3. Meet with your experienced accountant and/or your investment banker at least 2 years before you sell your business to review your balance sheet and income statements.  Together you can develop and implement a plan intended to improve your financial statements over the next two year period (reducing expenses, accelerating revenues, making small changes in your operations, etc.).  This will help maximize the expected sale price of your business.

4. Ask your accountant and your lawyer if there is anything you should do to prepare for the due diligence investigation that a buyer will be performing.  Are your minute books up to date?  Are your key contracts in good shape?  Are your books and records in good shape?  Work with your lawyer and your accountant to complete these preliminary preparations.

5. Enter into detailed discussions with your lawyer, your accountant and your business broker/investment banker to determine which of your advisors has strengths in which particular areas.  Then work with them to allocate primary areas of responsibility among the following tasks:

a.  Will there be a “data room” where all documents will reside for the buyer’s due diligence?  If so, who will run the data room?  The advisor running the data room should normally be the person who is primarily responsible for gathering the documents for due diligence, but talk to your advisors beforehand about who will be handling what aspects of due diligence.  Remember that your company employees can share responsibility for due diligence–as long as they can do so while keeping the deal confidential and without unduly interfering with their normal jobs.  Responding to the buyer’s due diligence requests and gathering requested information and documents is a time consuming task.  It is important that you plan properly.

b.  Discuss possible tax issues with your advisors and determine who will take the lead on doing any tax research and giving tax advice on the transaction.  You don’t want to have your lawyer and your accountant doing the same tax work.  You need to ask direct questions and receive honest answers from the both to determine who has the most depth in the areas of tax which will be most prominent in the transaction.  It doesn’t hurt to have one of your advisors review the work of the other, but you don’t need both working on the same tax issues.

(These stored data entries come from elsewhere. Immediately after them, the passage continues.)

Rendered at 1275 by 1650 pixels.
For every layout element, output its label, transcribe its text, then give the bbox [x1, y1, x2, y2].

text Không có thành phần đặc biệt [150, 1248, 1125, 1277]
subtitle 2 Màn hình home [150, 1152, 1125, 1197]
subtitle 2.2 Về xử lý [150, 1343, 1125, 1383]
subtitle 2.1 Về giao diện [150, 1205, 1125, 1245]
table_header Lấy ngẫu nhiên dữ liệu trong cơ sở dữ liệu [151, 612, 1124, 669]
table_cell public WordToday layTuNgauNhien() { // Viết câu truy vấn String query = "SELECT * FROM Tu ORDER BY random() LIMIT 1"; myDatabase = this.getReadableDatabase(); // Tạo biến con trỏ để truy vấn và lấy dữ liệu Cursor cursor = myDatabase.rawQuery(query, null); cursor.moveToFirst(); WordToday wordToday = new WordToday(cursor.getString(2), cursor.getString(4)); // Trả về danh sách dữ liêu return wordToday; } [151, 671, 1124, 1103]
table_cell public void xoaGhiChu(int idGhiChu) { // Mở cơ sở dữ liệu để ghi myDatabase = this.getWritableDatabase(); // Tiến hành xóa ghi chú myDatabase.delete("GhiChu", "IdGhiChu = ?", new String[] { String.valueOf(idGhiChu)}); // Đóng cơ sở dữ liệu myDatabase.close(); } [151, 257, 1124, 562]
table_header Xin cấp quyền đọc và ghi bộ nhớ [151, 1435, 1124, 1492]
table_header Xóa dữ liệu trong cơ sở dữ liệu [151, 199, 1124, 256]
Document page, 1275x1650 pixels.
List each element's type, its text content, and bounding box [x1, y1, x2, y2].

c.  Determine who will have what roles in negotiating the deal points and in finalizing the documents.  Typically, if a business broker or investment banker is involved, he or she will be the one working with you to negotiate the deal points.  Normally his or her training and compensation structure put him or her in the best position to get the best price and to move the deal forward.  The lawyer, on the other hand, normally sees his role as preparing and/or reviewing the deal documents with the intent to protect you from known or unknown liabilities while getting you the best deal.  Both viewpoints are important in moving the deal forward, but, since the business broker and the lawyer are approaching the transaction from different perspectives, you want to make sure that their jobs don’t unduly overlap, and that they are working with each other and not against each other.  Let them know that you expect total cooperation from both.

6. Make sure your own internal team is in place.  Determine early on who you need to rely on internally and make sure every member of your internal team knows their job and agrees to keep all aspects of the sale completely confidential until you direct them to do otherwise.  Determine which members of your team are going to work with which advisors and clearly delineate and establish the lines of communication.

7. Finally, although you will probably not be able to negotiate fixed fees for your advisors, have them give you ballpark estimates of the time it will take to do the deals and the cost of doing the deal.  You need to have realistic expectations before getting started.

If you follow these simple guidelines you will help maximize the value of your business, reduce the time that it takes to complete your sale and minimize the costs related to your sale.

DISCLAIMER: Because of the generality of this update, the information provided herein may not be applicable in all situations and should not be acted upon without specific legal advice based on particular situations.